Wednesday, May 24, 2006

Saudi Arabia's public school textbooks promote intolerance of Christians and Jews

Hassan Fattah:

A first-grade student is taught that "Every religion other than Islam is false"; the teacher instructed to "Give examples of false religions, like Judaism, Christianity, paganism, etc." Fifth graders learn "It is forbidden for a Muslim to be a loyal friend to someone who does not believe in God and his prophet, or someone who fights the religion of Islam."
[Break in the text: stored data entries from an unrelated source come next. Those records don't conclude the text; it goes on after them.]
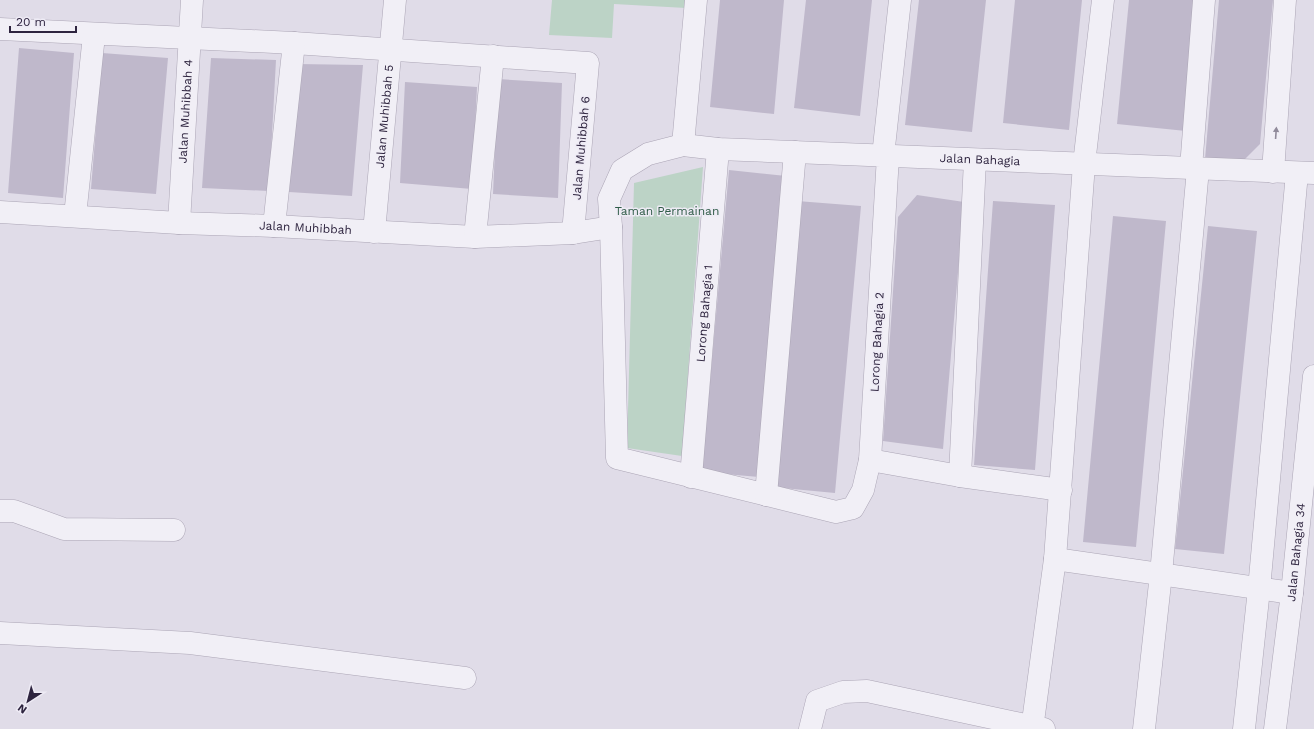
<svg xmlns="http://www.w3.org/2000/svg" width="1314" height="729" font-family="'Work Sans',sans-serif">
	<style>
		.green { fill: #bcd3c6 }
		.building { fill: #bfb8cb }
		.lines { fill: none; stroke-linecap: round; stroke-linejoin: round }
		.minor-casing { stroke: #aba5b5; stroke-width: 23 }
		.minor { stroke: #f1eff6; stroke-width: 22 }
		.oneway { fill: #908a9a }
		.labels { text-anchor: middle; stroke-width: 3; stroke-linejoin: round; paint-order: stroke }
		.street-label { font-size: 12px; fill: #2e243f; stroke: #eeebf5 }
		.park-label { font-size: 12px; fill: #305c48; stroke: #eeebf5 }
	</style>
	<rect width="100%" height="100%" fill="#e0dce8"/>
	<path class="green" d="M552,0H686V8L614,4L612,38L549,35Z
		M703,167L682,456L627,448L634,183Z"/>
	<path class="building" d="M720,0H784L774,114L710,107Z
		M806,0H872L860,116L794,108Z
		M919,0H986L972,132L905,125Z
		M1015,0H1082L1069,130L1003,123Z
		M1129,0H1198L1186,131L1117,124Z
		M1219,0H1273L1260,144L1243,161L1205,159Z
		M19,48L74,53L63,198L8,193Z
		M102,53L168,58L156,194L91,189Z
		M211,58L276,60L269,191L202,188Z
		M297,64L363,65L352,196L289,192Z
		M498,79L562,83L558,198L493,194Z
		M405,82L477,87L472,189L400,183Z
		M729,170L786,176L759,477L702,472Z
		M917,195L964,202L943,449L883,441L898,217Z
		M797,201L861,206L835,493L772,487Z
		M993,201L1055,205L1035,470L974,465Z
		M1113,216L1166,221L1136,547L1083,542Z
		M1208,226L1257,231L1224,554L1175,549Z"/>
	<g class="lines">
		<defs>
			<g id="minor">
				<path d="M0,29L294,43L588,63L573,233"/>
				<path d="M683,145L696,0"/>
				<path d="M883,156L900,0"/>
				<path id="s1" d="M888,156L870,460L863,490L853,508L836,512L617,458L611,227L609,199L622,170L648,154L683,145L718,149L1314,173"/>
				<path d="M1191,168L1204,0"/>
				<path d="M1273,172L1285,0"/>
				<path id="s2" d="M0,212L179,223L274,226L475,237L573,233L611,227"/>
				<path d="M75,216L94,35"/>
				<path id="s3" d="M179,223L192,0"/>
				<path d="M274,226L294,43"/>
				<path id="s4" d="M374,232L395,0"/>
				<path d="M475,237L493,56"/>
				<path d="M870,460L960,476L1061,490"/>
				<path d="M960,476L975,160"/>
				<path id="s5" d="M691,477L718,149"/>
				<path d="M766,495L795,152"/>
				<path d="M0,511H14L64,529L174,530"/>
				<path d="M1055,559L1292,593"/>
				<path d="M0,633L190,643L465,678"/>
				<path d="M810,729L817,701L843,692L867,691L1044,729"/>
				<path d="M1032,729L1055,559L1084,164L1103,0"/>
				<path d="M1144,729L1161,574L1198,169"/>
				<path d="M1244,729L1259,589L1297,173"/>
				<path id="s6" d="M1275,729L1292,593L1314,376"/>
			</g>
		</defs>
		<use href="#minor" class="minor-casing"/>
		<use href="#minor" class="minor"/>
	</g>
	<defs><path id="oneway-solid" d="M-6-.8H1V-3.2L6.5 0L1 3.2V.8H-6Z"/></defs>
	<use class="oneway" href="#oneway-solid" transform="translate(1276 133) rotate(-86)"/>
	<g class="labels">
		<g class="street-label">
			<text dy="4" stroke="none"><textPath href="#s3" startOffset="112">Jalan Muhibbah 4</textPath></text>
			<text dy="4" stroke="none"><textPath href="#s4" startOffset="116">Jalan Muhibbah 5</textPath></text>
			<text transform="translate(581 148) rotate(-85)" y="4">Jalan Muhibbah 6</text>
			<text dy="4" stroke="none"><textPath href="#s1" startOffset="1254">Jalan Bahagia</textPath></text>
			<text dy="4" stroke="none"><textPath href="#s2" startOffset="306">Jalan Muhibbah</textPath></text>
			<text dy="4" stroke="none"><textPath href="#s5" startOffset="164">Lorong Bahagia 1</textPath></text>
			<text transform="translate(877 342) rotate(-87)" y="4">Lorong Bahagia 2</text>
			<text dy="4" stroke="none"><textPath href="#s6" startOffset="178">Jalan Bahagia 34</textPath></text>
		</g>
		<g class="park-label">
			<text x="667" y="215">Taman Permainan</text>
		</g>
	</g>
	<g transform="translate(28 701) rotate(216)" stroke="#eeebf5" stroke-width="3" paint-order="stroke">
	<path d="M0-3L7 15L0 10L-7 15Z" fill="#2e243f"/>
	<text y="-6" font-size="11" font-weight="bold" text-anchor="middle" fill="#2e243f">N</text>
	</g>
	<path d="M10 26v6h66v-6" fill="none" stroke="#2e243f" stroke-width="2"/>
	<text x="16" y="26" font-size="12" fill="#2e243f" stroke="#eeebf5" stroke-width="3" paint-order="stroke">20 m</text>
</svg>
Those lessons are among numerous examples cited in a controversial new study of Saudi Arabia's religious curriculum released Tuesday by the Center for Religious Freedom, part of Freedom House, a nonprofit group in Washington that seeks to encourage democracy. Despite official pronouncements that curriculum change is marching ahead, intolerance continues to pervade religious education in Saudi public schools, the report says.
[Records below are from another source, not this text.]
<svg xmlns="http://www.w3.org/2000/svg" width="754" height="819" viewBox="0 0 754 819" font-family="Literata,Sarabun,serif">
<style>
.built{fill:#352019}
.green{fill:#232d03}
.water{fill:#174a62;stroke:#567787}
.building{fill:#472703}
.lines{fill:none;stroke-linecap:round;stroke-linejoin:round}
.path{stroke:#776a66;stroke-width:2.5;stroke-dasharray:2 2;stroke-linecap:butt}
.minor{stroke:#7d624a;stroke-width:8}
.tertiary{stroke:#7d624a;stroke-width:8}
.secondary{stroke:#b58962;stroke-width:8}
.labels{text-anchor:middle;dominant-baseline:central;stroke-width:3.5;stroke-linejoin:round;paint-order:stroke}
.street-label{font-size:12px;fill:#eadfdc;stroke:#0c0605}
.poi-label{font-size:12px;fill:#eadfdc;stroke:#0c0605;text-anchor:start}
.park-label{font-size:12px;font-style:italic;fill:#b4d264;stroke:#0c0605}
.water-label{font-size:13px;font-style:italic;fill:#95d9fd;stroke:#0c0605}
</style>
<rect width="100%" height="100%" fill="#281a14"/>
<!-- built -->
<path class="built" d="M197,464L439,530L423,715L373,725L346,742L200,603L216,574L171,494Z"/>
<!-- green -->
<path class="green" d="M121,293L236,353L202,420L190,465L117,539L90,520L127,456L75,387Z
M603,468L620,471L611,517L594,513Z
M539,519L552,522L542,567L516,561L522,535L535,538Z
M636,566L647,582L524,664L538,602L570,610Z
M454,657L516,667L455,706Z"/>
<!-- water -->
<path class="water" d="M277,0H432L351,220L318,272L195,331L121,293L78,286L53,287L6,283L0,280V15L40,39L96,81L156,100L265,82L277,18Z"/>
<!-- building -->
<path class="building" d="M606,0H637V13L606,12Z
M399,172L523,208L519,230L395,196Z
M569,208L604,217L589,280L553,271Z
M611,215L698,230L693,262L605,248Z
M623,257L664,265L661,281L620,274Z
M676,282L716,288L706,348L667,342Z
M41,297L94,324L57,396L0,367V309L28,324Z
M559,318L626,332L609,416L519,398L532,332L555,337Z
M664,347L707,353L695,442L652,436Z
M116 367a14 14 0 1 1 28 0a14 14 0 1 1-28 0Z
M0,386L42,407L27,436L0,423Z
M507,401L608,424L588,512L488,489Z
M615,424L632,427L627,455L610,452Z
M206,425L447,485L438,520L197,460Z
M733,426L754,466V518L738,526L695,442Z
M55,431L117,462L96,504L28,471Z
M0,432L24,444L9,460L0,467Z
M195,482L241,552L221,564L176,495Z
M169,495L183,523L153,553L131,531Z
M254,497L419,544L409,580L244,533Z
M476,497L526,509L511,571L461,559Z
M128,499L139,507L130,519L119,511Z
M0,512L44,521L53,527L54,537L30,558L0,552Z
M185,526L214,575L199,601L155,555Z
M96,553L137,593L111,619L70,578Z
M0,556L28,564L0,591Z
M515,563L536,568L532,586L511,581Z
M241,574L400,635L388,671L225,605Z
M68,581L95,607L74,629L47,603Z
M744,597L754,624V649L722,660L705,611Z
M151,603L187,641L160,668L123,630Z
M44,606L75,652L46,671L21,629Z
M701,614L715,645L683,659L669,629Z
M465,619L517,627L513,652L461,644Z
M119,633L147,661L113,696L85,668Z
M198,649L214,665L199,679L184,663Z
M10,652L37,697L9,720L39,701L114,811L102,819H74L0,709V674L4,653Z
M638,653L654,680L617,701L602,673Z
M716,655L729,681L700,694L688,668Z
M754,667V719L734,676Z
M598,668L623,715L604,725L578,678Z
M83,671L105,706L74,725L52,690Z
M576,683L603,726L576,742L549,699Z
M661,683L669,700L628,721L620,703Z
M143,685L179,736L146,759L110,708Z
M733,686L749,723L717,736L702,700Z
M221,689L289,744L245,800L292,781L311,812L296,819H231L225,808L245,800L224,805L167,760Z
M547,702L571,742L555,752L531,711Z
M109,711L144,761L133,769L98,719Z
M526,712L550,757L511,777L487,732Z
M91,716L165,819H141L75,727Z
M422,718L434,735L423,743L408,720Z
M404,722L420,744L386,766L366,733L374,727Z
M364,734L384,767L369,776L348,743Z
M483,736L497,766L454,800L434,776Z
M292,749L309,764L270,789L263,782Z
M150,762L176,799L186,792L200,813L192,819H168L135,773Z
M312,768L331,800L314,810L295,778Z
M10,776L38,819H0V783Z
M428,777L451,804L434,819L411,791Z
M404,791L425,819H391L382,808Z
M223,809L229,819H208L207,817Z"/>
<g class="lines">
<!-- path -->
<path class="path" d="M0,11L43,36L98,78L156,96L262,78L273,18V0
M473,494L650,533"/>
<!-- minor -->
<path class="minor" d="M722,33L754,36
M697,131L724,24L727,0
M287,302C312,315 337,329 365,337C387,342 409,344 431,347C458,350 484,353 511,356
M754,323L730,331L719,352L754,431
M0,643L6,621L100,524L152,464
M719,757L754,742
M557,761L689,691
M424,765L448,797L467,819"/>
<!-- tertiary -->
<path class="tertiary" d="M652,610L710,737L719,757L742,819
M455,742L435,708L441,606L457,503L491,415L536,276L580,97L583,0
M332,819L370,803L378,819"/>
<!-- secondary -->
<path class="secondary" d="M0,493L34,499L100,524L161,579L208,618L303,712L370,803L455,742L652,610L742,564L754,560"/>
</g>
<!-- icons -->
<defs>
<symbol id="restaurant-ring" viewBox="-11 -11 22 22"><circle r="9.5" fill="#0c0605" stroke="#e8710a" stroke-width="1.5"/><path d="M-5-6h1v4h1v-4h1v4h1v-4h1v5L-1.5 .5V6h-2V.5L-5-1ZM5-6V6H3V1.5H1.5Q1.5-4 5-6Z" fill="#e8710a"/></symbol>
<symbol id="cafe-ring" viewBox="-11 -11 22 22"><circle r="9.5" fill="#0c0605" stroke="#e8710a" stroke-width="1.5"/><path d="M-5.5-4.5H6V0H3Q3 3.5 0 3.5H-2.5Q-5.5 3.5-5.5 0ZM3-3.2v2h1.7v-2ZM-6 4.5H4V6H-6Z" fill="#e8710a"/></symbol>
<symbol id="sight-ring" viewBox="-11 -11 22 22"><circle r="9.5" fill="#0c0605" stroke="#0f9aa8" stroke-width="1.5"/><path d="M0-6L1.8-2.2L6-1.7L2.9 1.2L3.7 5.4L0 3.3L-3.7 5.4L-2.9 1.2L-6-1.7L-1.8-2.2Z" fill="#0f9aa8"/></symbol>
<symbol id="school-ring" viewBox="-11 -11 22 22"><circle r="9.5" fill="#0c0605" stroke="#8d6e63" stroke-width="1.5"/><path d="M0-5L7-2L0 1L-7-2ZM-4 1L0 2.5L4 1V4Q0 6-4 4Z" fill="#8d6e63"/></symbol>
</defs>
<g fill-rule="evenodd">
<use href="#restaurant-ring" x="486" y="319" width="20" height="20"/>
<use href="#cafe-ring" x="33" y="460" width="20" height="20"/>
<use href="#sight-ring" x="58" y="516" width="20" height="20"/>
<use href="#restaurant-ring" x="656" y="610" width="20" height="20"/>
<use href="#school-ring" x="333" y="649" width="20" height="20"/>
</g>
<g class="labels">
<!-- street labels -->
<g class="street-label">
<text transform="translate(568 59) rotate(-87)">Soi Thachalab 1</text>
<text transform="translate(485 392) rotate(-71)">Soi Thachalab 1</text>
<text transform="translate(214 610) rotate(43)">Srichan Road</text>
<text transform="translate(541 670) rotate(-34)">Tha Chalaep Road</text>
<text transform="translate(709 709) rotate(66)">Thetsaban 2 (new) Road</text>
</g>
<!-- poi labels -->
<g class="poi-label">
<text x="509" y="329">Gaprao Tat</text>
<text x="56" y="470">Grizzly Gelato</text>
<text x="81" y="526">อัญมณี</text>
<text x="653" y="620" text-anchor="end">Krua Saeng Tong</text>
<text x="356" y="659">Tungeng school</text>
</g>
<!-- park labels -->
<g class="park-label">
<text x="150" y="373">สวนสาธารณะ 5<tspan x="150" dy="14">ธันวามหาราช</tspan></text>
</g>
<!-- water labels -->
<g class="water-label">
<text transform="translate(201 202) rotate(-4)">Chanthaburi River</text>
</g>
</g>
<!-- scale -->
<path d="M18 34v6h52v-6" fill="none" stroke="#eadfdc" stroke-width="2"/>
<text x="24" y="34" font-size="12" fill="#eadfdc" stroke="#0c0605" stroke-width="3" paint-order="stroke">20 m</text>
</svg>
"It is not hate speech here and there, it is an ideology that runs throughout," Nina Shea, the center's director and principal author of the report, said in a telephone interview from Washington. "It adds up to an argument, an ideology of us versus them."
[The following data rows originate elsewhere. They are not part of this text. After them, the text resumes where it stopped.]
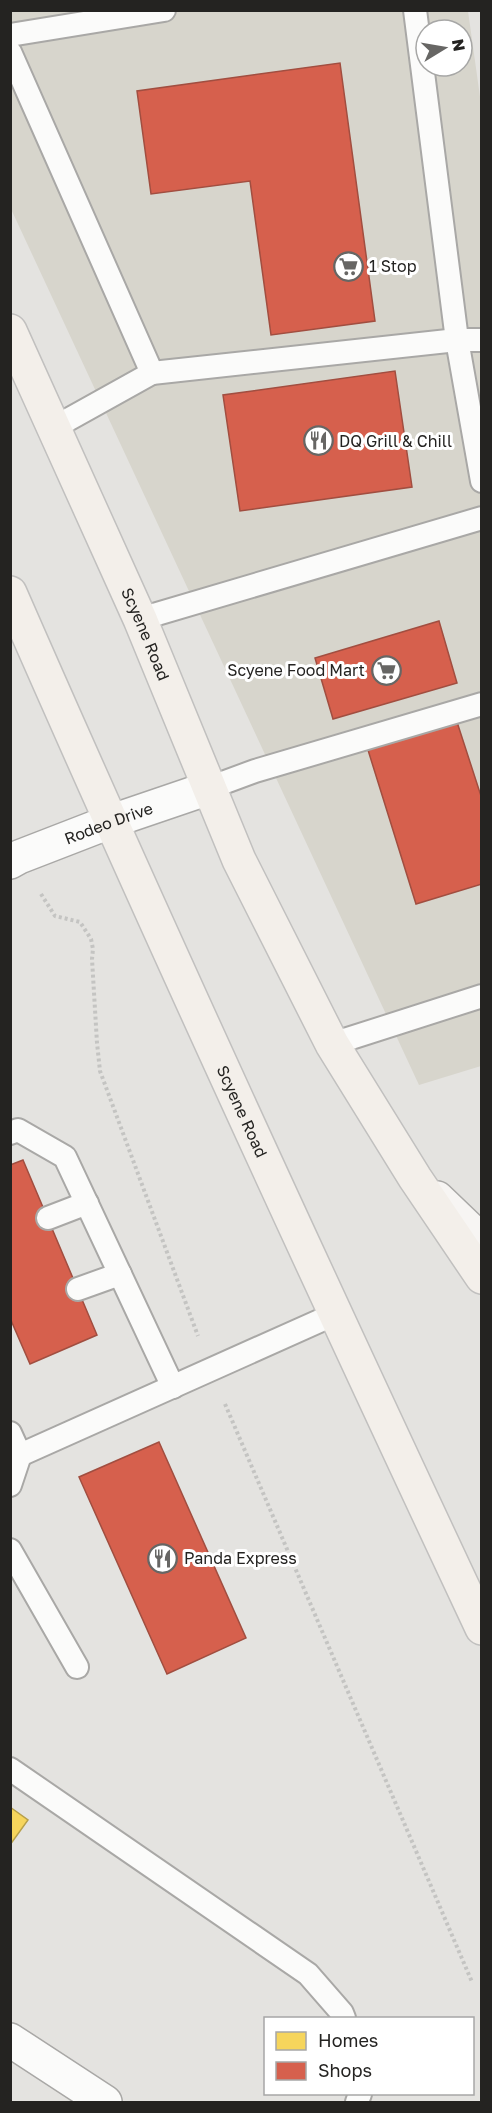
<svg xmlns="http://www.w3.org/2000/svg" width="492" height="2113" font-family="'Golos Text',sans-serif">
<style>
.built{fill:#d7d5cc;fill-rule:evenodd}
.homes{fill:#f6d55c;stroke:#b7a04a;stroke-width:1.5}
.shops{fill:#d6604d;stroke:#a14e40;stroke-width:1.5}
.lines{fill:none;stroke-linecap:round;stroke-linejoin:round}
.service-casing{stroke:#a9a8a6;stroke-width:26}
.minor-casing{stroke:#a9a8a6;stroke-width:36}
.tertiary-casing{stroke:#a9a8a6;stroke-width:36}
.secondary-casing{stroke:#a9a8a6;stroke-width:36}
.primary-casing{stroke:#c1c0bf;stroke-width:36}
.path{stroke:#c4c4c2;stroke-width:4;stroke-dasharray:3 3;stroke-linecap:butt}
.service{stroke:#fbfbfa;stroke-width:22}
.minor{stroke:#fbfbfa;stroke-width:33}
.tertiary{stroke:#fbfbfa;stroke-width:33}
.secondary{stroke:#f7f5f3;stroke-width:33}
.primary{stroke:#f3efea;stroke-width:33}
.labels{text-anchor:middle;dominant-baseline:central;stroke-width:6;stroke-linejoin:round;paint-order:stroke}
.poi-label{font-size:16px;fill:#242321;stroke:#fff;text-anchor:start}
.street-label{font-size:16px;fill:#242321;stroke:#fff}
</style>
<rect width="100%" height="100%" fill="#e4e3e0"/>
<!-- built -->
<path class="built" d="M10,11H468L482,111L481,1066L419,1085L11,209ZM426,30H462V66H426Z"/>
<!-- homes -->
<polygon class="homes" points="10,1807 28,1820 10,1845"/>
<!-- shops -->
<g class="shops">
<polygon points="340,63 375,321 271,335 250,181 151,194 137,91"/>
<polygon points="395,371 412,487 240,511 223,395"/>
<polygon points="439,621 457,683 333,719 315,658"/>
<polygon points="457,722 482,799 482,884 416,904 368,750"/>
<polygon points="23,1160 97,1335 30,1364 10,1318 10,1165"/>
<polygon points="159,1442 246,1638 167,1674 79,1477"/>
</g>
<g class="lines">
<defs>
<g id="service">
<polyline points="415,10 457,340 482,481"/>
<polyline points="10,35 164,10"/>
<polyline points="10,52 152,373 55,427"/>
<polyline points="152,373 457,340 482,340"/>
<polyline points="140,619 482,518"/>
<polyline points="209,788 255,771 482,704"/>
<polyline points="332,1044 482,996"/>
<polyline points="10,1133 18,1130 65,1157 173,1387"/>
<polyline points="48,1218 87,1203"/>
<polyline points="78,1289 120,1274"/>
<polyline points="10,1433 20,1455 335,1314"/>
<polyline points="10,1485 20,1455"/>
<polyline points="10,1550 77,1667"/>
<polyline points="10,1769 308,1974 342,2013 344,2018"/>
<polyline points="357,2102 360,2094"/>
</g>
<polyline id="minor" points="10,2040 105,2102"/>
<g id="tertiary">
<path id="s1" d="M10,862L19,857L112,821L209,788"/>
</g>
<polyline id="secondary" points="437,1198 482,1241"/>
<g id="primary">
<path id="s2" d="M10,331L140,619L239,860L332,1044L415,1178L482,1277"/>
<path id="s3" d="M10,593C162,941 321,1285 482,1628"/>
</g>
</defs>
<!-- service casing -->
<use href="#service" class="service-casing"/>
<!-- minor casing -->
<use href="#minor" class="minor-casing"/>
<!-- tertiary casing -->
<use href="#tertiary" class="tertiary-casing"/>
<!-- secondary casing -->
<use href="#secondary" class="secondary-casing"/>
<!-- primary casing -->
<use href="#primary" class="primary-casing"/>
<!-- path -->
<g class="path">
<polyline points="41,894 55,916 80,922 91,939 93,949 92,959 97,1043 100,1071 198,1336"/>
<polyline points="225,1404 472,1982"/>
</g>
<!-- service -->
<use href="#service" class="service"/>
<!-- minor -->
<use href="#minor" class="minor"/>
<!-- tertiary -->
<use href="#tertiary" class="tertiary"/>
<!-- secondary -->
<use href="#secondary" class="secondary"/>
<!-- primary -->
<use href="#primary" class="primary"/>
</g>
<!-- icons -->
<defs>
<symbol id="supermarket-ring" viewBox="-11 -11 22 22"><circle r="9.5" fill="#fff" stroke="#676664" stroke-width="1.5"/><path d="M-6-5.5h2.5l.6 2H6L4.5 2H-2.5L-4.4-4H-6ZM-1.5 3.2a1.3 1.3 0 1 0 .1 0ZM3 3.2a1.3 1.3 0 1 0 .1 0Z" fill="#676664"/></symbol>
<symbol id="restaurant-ring" viewBox="-11 -11 22 22"><circle r="9.5" fill="#fff" stroke="#676664" stroke-width="1.5"/><path d="M-5-6h1v4h1v-4h1v4h1v-4h1v5L-1.5 .5V6h-2V.5L-5-1ZM5-6V6H3V1.5H1.5Q1.5-4 5-6Z" fill="#676664"/></symbol>
</defs>
<g fill-rule="evenodd">
<use href="#supermarket-ring" x="332" y="250" width="33" height="33"/>
<use href="#restaurant-ring" x="302" y="424" width="33" height="33"/>
<use href="#supermarket-ring" x="370" y="654" width="33" height="33"/>
<use href="#restaurant-ring" x="146" y="1542" width="33" height="33"/>
</g>
<g class="labels">
<!-- poi labels -->
<g class="poi-label">
<text x="369" y="266">1 Stop</text>
<text x="339" y="441">DQ Grill &amp; Chill</text>
<text x="365" y="670" text-anchor="end">Scyene Food Mart</text>
<text x="184" y="1558">Panda Express</text>
</g>
<!-- street labels -->
<g class="street-label">
<text stroke="none"><textPath href="#s2" startOffset="332">Scyene Road</textPath></text>
<text stroke="none"><textPath href="#s1" startOffset="106">Rodeo Drive</textPath></text>
<text stroke="none"><textPath href="#s3" startOffset="568">Scyene Road</textPath></text>
</g>
</g>
<!-- border -->
<rect width="492" height="2113" fill="none" stroke="#242321" stroke-width="24"/>
<!-- legend -->
<rect x="264" y="2017" width="210" height="78" fill="#ffffff" stroke="#a7a7a6" stroke-width="1.5"/>
<rect x="276" y="2032" width="30" height="18" fill="#f6d55c" stroke="#a7a7a6" stroke-width="1.5"/>
<text x="318" y="2047" font-size="18" fill="#242321">Homes</text>
<rect x="276" y="2062" width="30" height="18" fill="#d6604d" stroke="#a7a7a6" stroke-width="1.5"/>
<text x="318" y="2077" font-size="18" fill="#242321">Shops</text>
<!-- north arrow -->
<g transform="translate(444 48) rotate(79)"><circle r="28" fill="#ffffff" stroke="#a7a7a6" stroke-width="1.5"/>
<path d="M0-4.5L10 22L0 15L-10 22Z" fill="#676664"/>
<text y="-9" font-size="16" font-weight="bold" text-anchor="middle" fill="#242321">N</text>
</g>
</svg>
The report's authors, who worked with the Institute for Gulf Affairs, a research group based in Washington that focuses on the Middle East, obtained 12 history and religion textbooks from parents of Saudi schoolchildren, and translated the texts. The textbooks were used last year in Saudi schools and Saudi-run schools in Washington, London, Paris and several other cities, the report said.

The results, they say, outline a systematic theme of "hatred toward 'unbelievers,' " mainly Christians, Jews, Hindus and atheists, but also Shiites and other Muslims who do not ascribe to the country's orthodox Wahhabi teaching of Islam.